- Directions for this task -
Give back exactly the lines of the entries below from the line with "(430, 449) none -> (288, 562) //" to the line with "[44,491,335,505] [44,514,325,528] //", inclusive, and only those.

___ Listed entries

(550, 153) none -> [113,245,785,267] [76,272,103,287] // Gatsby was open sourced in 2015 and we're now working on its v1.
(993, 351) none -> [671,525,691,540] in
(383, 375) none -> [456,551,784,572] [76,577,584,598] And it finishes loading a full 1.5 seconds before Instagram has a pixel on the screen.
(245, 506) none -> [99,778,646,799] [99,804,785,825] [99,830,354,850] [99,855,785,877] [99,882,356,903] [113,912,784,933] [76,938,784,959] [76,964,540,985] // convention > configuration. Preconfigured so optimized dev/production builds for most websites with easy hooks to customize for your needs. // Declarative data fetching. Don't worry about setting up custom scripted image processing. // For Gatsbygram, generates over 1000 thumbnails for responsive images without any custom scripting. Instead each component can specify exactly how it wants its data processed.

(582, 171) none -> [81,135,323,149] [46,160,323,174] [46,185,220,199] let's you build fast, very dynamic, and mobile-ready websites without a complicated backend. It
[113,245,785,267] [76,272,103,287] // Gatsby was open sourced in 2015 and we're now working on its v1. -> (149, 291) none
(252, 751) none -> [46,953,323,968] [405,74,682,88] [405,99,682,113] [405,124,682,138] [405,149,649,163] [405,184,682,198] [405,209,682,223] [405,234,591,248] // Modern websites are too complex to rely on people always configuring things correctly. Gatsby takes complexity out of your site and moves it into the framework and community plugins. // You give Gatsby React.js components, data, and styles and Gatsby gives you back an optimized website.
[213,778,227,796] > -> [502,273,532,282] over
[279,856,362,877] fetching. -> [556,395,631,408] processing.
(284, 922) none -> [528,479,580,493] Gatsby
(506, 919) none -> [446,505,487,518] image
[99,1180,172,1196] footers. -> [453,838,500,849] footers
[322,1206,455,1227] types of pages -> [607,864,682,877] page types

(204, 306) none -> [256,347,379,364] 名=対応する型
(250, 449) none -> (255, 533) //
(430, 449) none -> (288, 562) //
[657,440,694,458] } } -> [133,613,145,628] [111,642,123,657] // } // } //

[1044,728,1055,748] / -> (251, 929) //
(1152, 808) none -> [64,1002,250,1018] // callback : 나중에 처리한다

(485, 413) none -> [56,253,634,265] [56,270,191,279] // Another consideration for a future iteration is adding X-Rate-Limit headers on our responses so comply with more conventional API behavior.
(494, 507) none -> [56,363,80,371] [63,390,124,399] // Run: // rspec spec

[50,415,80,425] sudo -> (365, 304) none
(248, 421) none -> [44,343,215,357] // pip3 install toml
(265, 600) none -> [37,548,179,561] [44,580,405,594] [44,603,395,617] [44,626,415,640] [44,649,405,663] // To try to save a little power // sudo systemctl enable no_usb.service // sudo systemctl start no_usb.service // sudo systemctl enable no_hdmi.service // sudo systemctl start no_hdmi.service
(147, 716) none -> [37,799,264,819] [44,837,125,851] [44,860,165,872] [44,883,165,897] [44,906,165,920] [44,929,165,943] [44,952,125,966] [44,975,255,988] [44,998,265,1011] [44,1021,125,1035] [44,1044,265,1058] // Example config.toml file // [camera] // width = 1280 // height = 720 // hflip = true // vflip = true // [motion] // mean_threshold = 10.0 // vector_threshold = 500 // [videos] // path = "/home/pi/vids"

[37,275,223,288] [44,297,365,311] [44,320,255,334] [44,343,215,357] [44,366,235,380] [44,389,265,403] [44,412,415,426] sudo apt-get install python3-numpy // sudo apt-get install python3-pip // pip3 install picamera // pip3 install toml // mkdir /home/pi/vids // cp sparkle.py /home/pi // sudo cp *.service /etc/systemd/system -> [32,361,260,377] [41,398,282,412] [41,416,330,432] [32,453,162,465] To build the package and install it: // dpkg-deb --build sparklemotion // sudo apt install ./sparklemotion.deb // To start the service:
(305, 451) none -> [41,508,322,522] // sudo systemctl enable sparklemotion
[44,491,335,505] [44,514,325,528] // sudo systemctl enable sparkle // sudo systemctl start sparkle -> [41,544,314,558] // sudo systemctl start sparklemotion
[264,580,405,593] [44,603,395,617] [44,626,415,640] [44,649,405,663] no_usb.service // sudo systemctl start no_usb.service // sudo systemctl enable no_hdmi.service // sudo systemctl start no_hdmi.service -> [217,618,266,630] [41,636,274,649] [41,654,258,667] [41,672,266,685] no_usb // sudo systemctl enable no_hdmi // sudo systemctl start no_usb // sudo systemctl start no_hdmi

______

- Answer section -
(430, 449) none -> (288, 562) //
[657,440,694,458] } } -> [133,613,145,628] [111,642,123,657] // } // } //

[1044,728,1055,748] / -> (251, 929) //
(1152, 808) none -> [64,1002,250,1018] // callback : 나중에 처리한다

(485, 413) none -> [56,253,634,265] [56,270,191,279] // Another consideration for a future iteration is adding X-Rate-Limit headers on our responses so comply with more conventional API behavior.
(494, 507) none -> [56,363,80,371] [63,390,124,399] // Run: // rspec spec

[50,415,80,425] sudo -> (365, 304) none
(248, 421) none -> [44,343,215,357] // pip3 install toml
(265, 600) none -> [37,548,179,561] [44,580,405,594] [44,603,395,617] [44,626,415,640] [44,649,405,663] // To try to save a little power // sudo systemctl enable no_usb.service // sudo systemctl start no_usb.service // sudo systemctl enable no_hdmi.service // sudo systemctl start no_hdmi.service
(147, 716) none -> [37,799,264,819] [44,837,125,851] [44,860,165,872] [44,883,165,897] [44,906,165,920] [44,929,165,943] [44,952,125,966] [44,975,255,988] [44,998,265,1011] [44,1021,125,1035] [44,1044,265,1058] // Example config.toml file // [camera] // width = 1280 // height = 720 // hflip = true // vflip = true // [motion] // mean_threshold = 10.0 // vector_threshold = 500 // [videos] // path = "/home/pi/vids"

[37,275,223,288] [44,297,365,311] [44,320,255,334] [44,343,215,357] [44,366,235,380] [44,389,265,403] [44,412,415,426] sudo apt-get install python3-numpy // sudo apt-get install python3-pip // pip3 install picamera // pip3 install toml // mkdir /home/pi/vids // cp sparkle.py /home/pi // sudo cp *.service /etc/systemd/system -> [32,361,260,377] [41,398,282,412] [41,416,330,432] [32,453,162,465] To build the package and install it: // dpkg-deb --build sparklemotion // sudo apt install ./sparklemotion.deb // To start the service:
(305, 451) none -> [41,508,322,522] // sudo systemctl enable sparklemotion
[44,491,335,505] [44,514,325,528] // sudo systemctl enable sparkle // sudo systemctl start sparkle -> [41,544,314,558] // sudo systemctl start sparklemotion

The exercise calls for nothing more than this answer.